Yes, this is a short story of a cellphone named Darryl.
Hi, my name is Darryl. I’m a cell phone. My make and model don’t matter. All I know is that I have to do my job and survive for two years before I can retire in peace.
I belong to a young 26 year old man that is clearly just enjoying his life. We’ve been only been together for 5 months, 23 days and 19 hours and 39 minutes but he seems to care about me. I’m usually in a warm pocket, a cool desk or a soft bed. Sometimes I get placed on new surfaces and there’s a little worry that I will be forgotten. So far so good though, unlike those pesky keys which sometimes get left inside (HA, That’s why I’m first in PKW). I would say that I vary between heavily used to utter nothingness pretty often. Like I said, I have a job to do but I do get a good amount of rest.
The biggest worry that us phones talk about is breaking and being replaced. We want to work and do our jobs but it’s like they keep making us thinner and more frail on purpose. WHY? Do you know how terrifying it is to see a wood floor or concrete sidewalk flying up at you through both of your cameras? First thought is always, “Welp, there goes my screen.” I’m just glad that we’ve evolved past the point where pieces of us were breaking off. Also, this dumb case I’m in thinks he’s sooo tough but I don’t trust him. One weird angle and I look like a colorful spiderweb. I’ve been dropped a couple times and luckily I haven’t broken but that sheer terror never goes away.
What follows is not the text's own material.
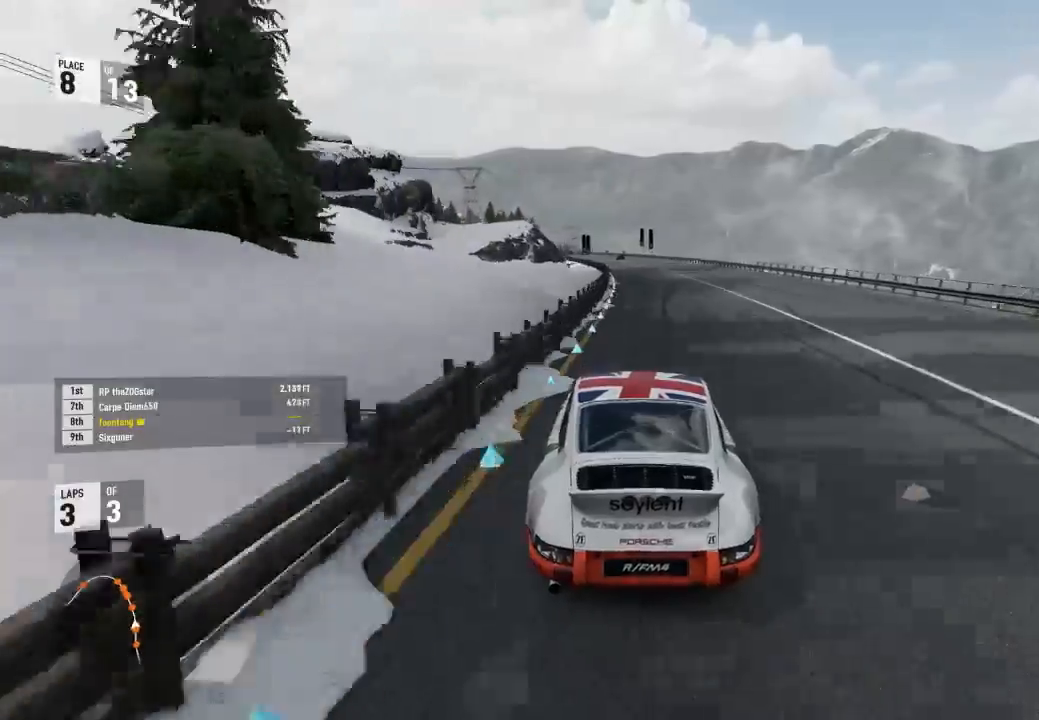
{"buttons": ["R2"], "left_stick": "left", "right_stick": "center", "events": [[233, "left_stick", "center"], [333, "left_stick", "left"]]}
Survive the toss to the bed when he’s tired of me receiving messages (he doesn’t like you girl). Survive the drunken nights when the chance of a spilled drink rises exponentially (I hate rice). Survive time itself (Did you know they already made a 2nd Google Pixel???). Many of us don’t even make it to two years but the lucky few get to rest easy as grizzled vets prepared for our next journey.
I love the swiping, vibrating, the tickling of when a text is being typed. The warmth of my bottom when I’m charging up. I know that soon enough that I will lose functionality, get slower and newer models will be introduced. I’m okay with this but for as long as I’m around I will try my best.
But in the back of my CPU there will always be the thought: “Survive…survive…survive.”